» WHAT TO PRODUCE
In the copy, include every entry exactly but none of its images.

[[ DATA FOR REVIEW, beginning ]]

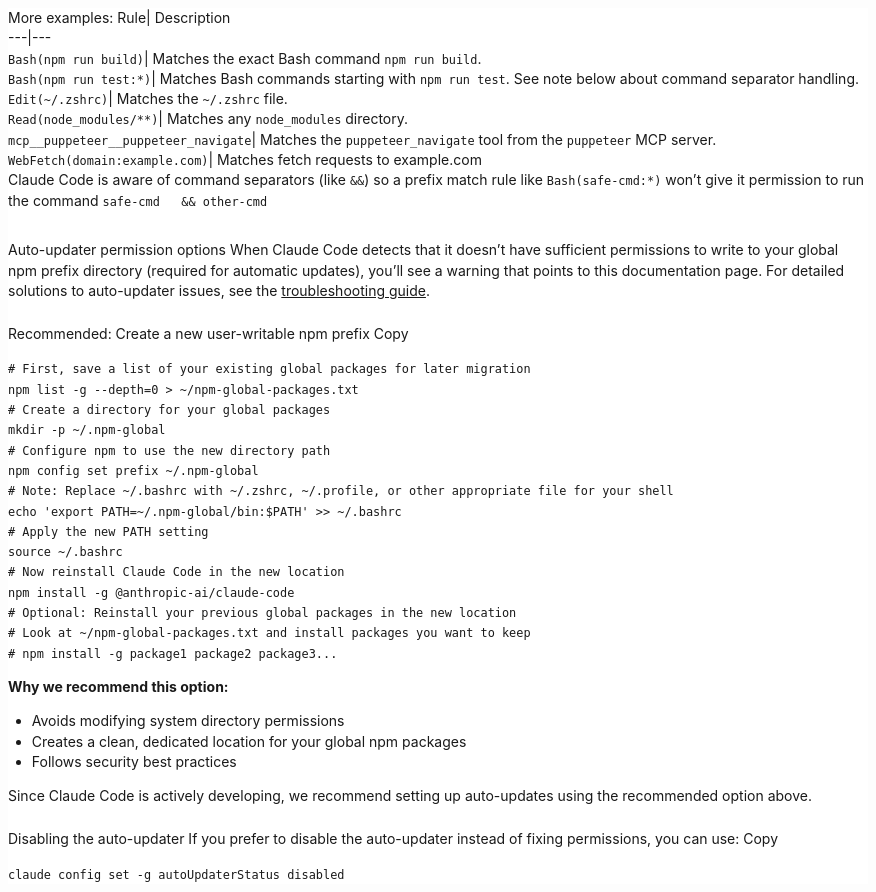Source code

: 
More examples:
Rule| Description  
---|---  
`Bash(npm run build)`| Matches the exact Bash command `npm run build`.  
`Bash(npm run test:*)`| Matches Bash commands starting with `npm run test`. See note below about command separator handling.  
`Edit(~/.zshrc)`| Matches the `~/.zshrc` file.  
`Read(node_modules/**)`| Matches any `node_modules` directory.  
`mcp__puppeteer__puppeteer_navigate`| Matches the `puppeteer_navigate` tool from the `puppeteer` MCP server.  
`WebFetch(domain:example.com)`| Matches fetch requests to example.com  
Claude Code is aware of command separators (like `&&`) so a prefix match rule like `Bash(safe-cmd:*)` won’t give it permission to run the command `safe-cmd   && other-cmd`
## 
[​](https://docs.anthropic.com/en/docs/claude-code/settings#auto-updater-permission-options)
Auto-updater permission options
When Claude Code detects that it doesn’t have sufficient permissions to write to your global npm prefix directory (required for automatic updates), you’ll see a warning that points to this documentation page. For detailed solutions to auto-updater issues, see the [troubleshooting guide](https://docs.anthropic.com/en/docs/claude-code/troubleshooting#auto-updater-issues).
### 
[​](https://docs.anthropic.com/en/docs/claude-code/settings#recommended%3A-create-a-new-user-writable-npm-prefix)
Recommended: Create a new user-writable npm prefix
Copy
```
# First, save a list of your existing global packages for later migration
npm list -g --depth=0 > ~/npm-global-packages.txt
# Create a directory for your global packages
mkdir -p ~/.npm-global
# Configure npm to use the new directory path
npm config set prefix ~/.npm-global
# Note: Replace ~/.bashrc with ~/.zshrc, ~/.profile, or other appropriate file for your shell
echo 'export PATH=~/.npm-global/bin:$PATH' >> ~/.bashrc
# Apply the new PATH setting
source ~/.bashrc
# Now reinstall Claude Code in the new location
npm install -g @anthropic-ai/claude-code
# Optional: Reinstall your previous global packages in the new location
# Look at ~/npm-global-packages.txt and install packages you want to keep
# npm install -g package1 package2 package3...

```

**Why we recommend this option:**
  * Avoids modifying system directory permissions
  * Creates a clean, dedicated location for your global npm packages
  * Follows security best practices


Since Claude Code is actively developing, we recommend setting up auto-updates using the recommended option above.
### 
[​](https://docs.anthropic.com/en/docs/claude-code/settings#disabling-the-auto-updater)
Disabling the auto-updater
If you prefer to disable the auto-updater instead of fixing permissions, you can use:
Copy
```
claude config set -g autoUpdaterStatus disabled

```
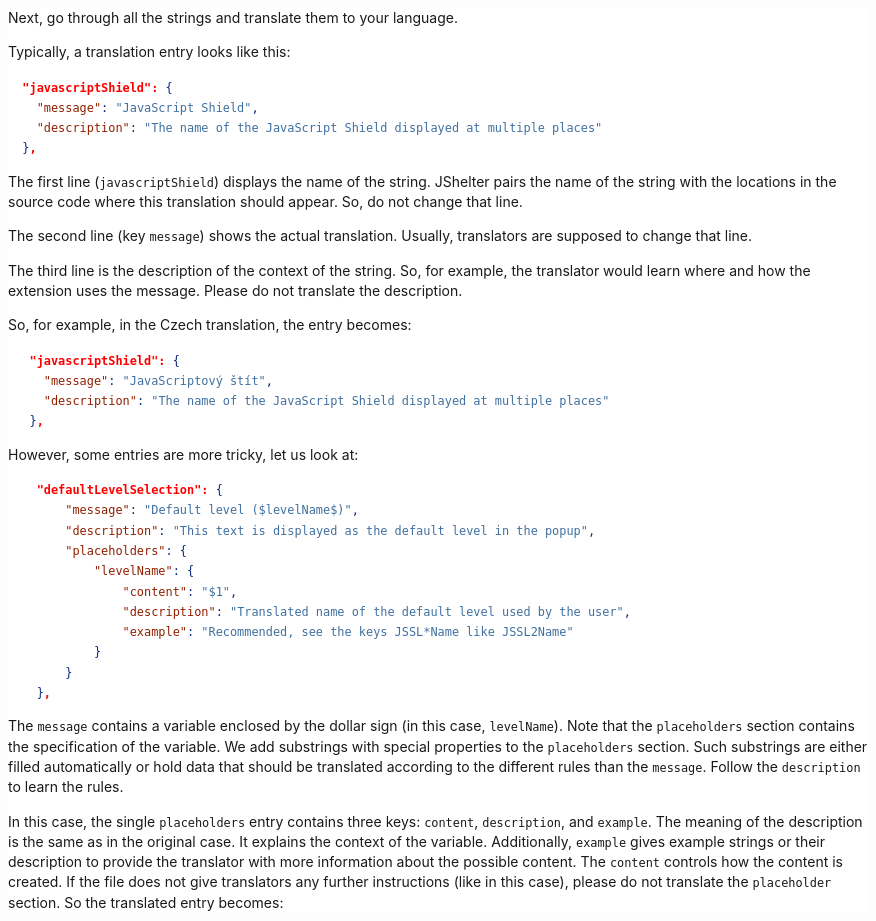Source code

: Next, go through all the strings and translate them to your language.

Typically, a translation entry looks like this:

```JSON
  "javascriptShield": {
    "message": "JavaScript Shield",
    "description": "The name of the JavaScript Shield displayed at multiple places"
  },
```

The first line (`javascriptShield`) displays the name of the string. JShelter
pairs the name of the string with the locations in the source code where this
translation should appear. So, do not change that line.

The second line (key `message`) shows the actual translation. Usually,
translators are supposed to change that line.

The third line is the description of the context of the string. So, for
example, the translator would learn where and how the extension uses the
message. Please do not translate the description.

So, for example, in the Czech translation, the entry becomes:

```JSON
   "javascriptShield": {
     "message": "JavaScriptový štít",
     "description": "The name of the JavaScript Shield displayed at multiple places"
   },
```

However, some entries are more tricky, let us look at:

```JSON
	"defaultLevelSelection": {
		"message": "Default level ($levelName$)",
		"description": "This text is displayed as the default level in the popup",
		"placeholders": {
			"levelName": {
				"content": "$1",
				"description": "Translated name of the default level used by the user",
				"example": "Recommended, see the keys JSSL*Name like JSSL2Name"
			}
		}
	},
```

The `message` contains a variable enclosed by the dollar sign (in this case,
`levelName`). Note that the `placeholders` section contains the specification
of the variable. We add substrings with special properties to the
`placeholders` section. Such substrings are either filled automatically or hold
data that should be translated according to the different rules than the
`message`. Follow the `description` to learn the rules.

In this case, the single `placeholders` entry contains three keys: `content`,
`description`, and `example`. The meaning of the description is the same as in
the original case. It explains the context of the variable. Additionally,
`example` gives example strings or their description to provide the translator
with more information about the possible content. The `content` controls how
the content is created. If the file does not give translators any further
instructions (like in this case), please do not translate the `placeholder`
section. So the translated entry becomes:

[[ DATA FOR REVIEW, end ]]

» RESPONSE AREA
Source code

: 
More examples:
Rule| Description  
---|---  
`Bash(npm run build)`| Matches the exact Bash command `npm run build`.  
`Bash(npm run test:*)`| Matches Bash commands starting with `npm run test`. See note below about command separator handling.  
`Edit(~/.zshrc)`| Matches the `~/.zshrc` file.  
`Read(node_modules/**)`| Matches any `node_modules` directory.  
`mcp__puppeteer__puppeteer_navigate`| Matches the `puppeteer_navigate` tool from the `puppeteer` MCP server.  
`WebFetch(domain:example.com)`| Matches fetch requests to example.com  
Claude Code is aware of command separators (like `&&`) so a prefix match rule like `Bash(safe-cmd:*)` won’t give it permission to run the command `safe-cmd   && other-cmd`
## 
[​](https://docs.anthropic.com/en/docs/claude-code/settings#auto-updater-permission-options)
Auto-updater permission options
When Claude Code detects that it doesn’t have sufficient permissions to write to your global npm prefix directory (required for automatic updates), you’ll see a warning that points to this documentation page. For detailed solutions to auto-updater issues, see the [troubleshooting guide](https://docs.anthropic.com/en/docs/claude-code/troubleshooting#auto-updater-issues).
### 
[​](https://docs.anthropic.com/en/docs/claude-code/settings#recommended%3A-create-a-new-user-writable-npm-prefix)
Recommended: Create a new user-writable npm prefix
Copy
```
# First, save a list of your existing global packages for later migration
npm list -g --depth=0 > ~/npm-global-packages.txt
# Create a directory for your global packages
mkdir -p ~/.npm-global
# Configure npm to use the new directory path
npm config set prefix ~/.npm-global
# Note: Replace ~/.bashrc with ~/.zshrc, ~/.profile, or other appropriate file for your shell
echo 'export PATH=~/.npm-global/bin:$PATH' >> ~/.bashrc
# Apply the new PATH setting
source ~/.bashrc
# Now reinstall Claude Code in the new location
npm install -g @anthropic-ai/claude-code
# Optional: Reinstall your previous global packages in the new location
# Look at ~/npm-global-packages.txt and install packages you want to keep
# npm install -g package1 package2 package3...

```

**Why we recommend this option:**
  * Avoids modifying system directory permissions
  * Creates a clean, dedicated location for your global npm packages
  * Follows security best practices


Since Claude Code is actively developing, we recommend setting up auto-updates using the recommended option above.
### 
[​](https://docs.anthropic.com/en/docs/claude-code/settings#disabling-the-auto-updater)
Disabling the auto-updater
If you prefer to disable the auto-updater instead of fixing permissions, you can use:
Copy
```
claude config set -g autoUpdaterStatus disabled

```
Source code

: Next, go through all the strings and translate them to your language.

Typically, a translation entry looks like this:

```JSON
  "javascriptShield": {
    "message": "JavaScript Shield",
    "description": "The name of the JavaScript Shield displayed at multiple places"
  },
```

The first line (`javascriptShield`) displays the name of the string. JShelter
pairs the name of the string with the locations in the source code where this
translation should appear. So, do not change that line.

The second line (key `message`) shows the actual translation. Usually,
translators are supposed to change that line.

The third line is the description of the context of the string. So, for
example, the translator would learn where and how the extension uses the
message. Please do not translate the description.

So, for example, in the Czech translation, the entry becomes:

```JSON
   "javascriptShield": {
     "message": "JavaScriptový štít",
     "description": "The name of the JavaScript Shield displayed at multiple places"
   },
```

However, some entries are more tricky, let us look at:

```JSON
	"defaultLevelSelection": {
		"message": "Default level ($levelName$)",
		"description": "This text is displayed as the default level in the popup",
		"placeholders": {
			"levelName": {
				"content": "$1",
				"description": "Translated name of the default level used by the user",
				"example": "Recommended, see the keys JSSL*Name like JSSL2Name"
			}
		}
	},
```

The `message` contains a variable enclosed by the dollar sign (in this case,
`levelName`). Note that the `placeholders` section contains the specification
of the variable. We add substrings with special properties to the
`placeholders` section. Such substrings are either filled automatically or hold
data that should be translated according to the different rules than the
`message`. Follow the `description` to learn the rules.

In this case, the single `placeholders` entry contains three keys: `content`,
`description`, and `example`. The meaning of the description is the same as in
the original case. It explains the context of the variable. Additionally,
`example` gives example strings or their description to provide the translator
with more information about the possible content. The `content` controls how
the content is created. If the file does not give translators any further
instructions (like in this case), please do not translate the `placeholder`
section. So the translated entry becomes:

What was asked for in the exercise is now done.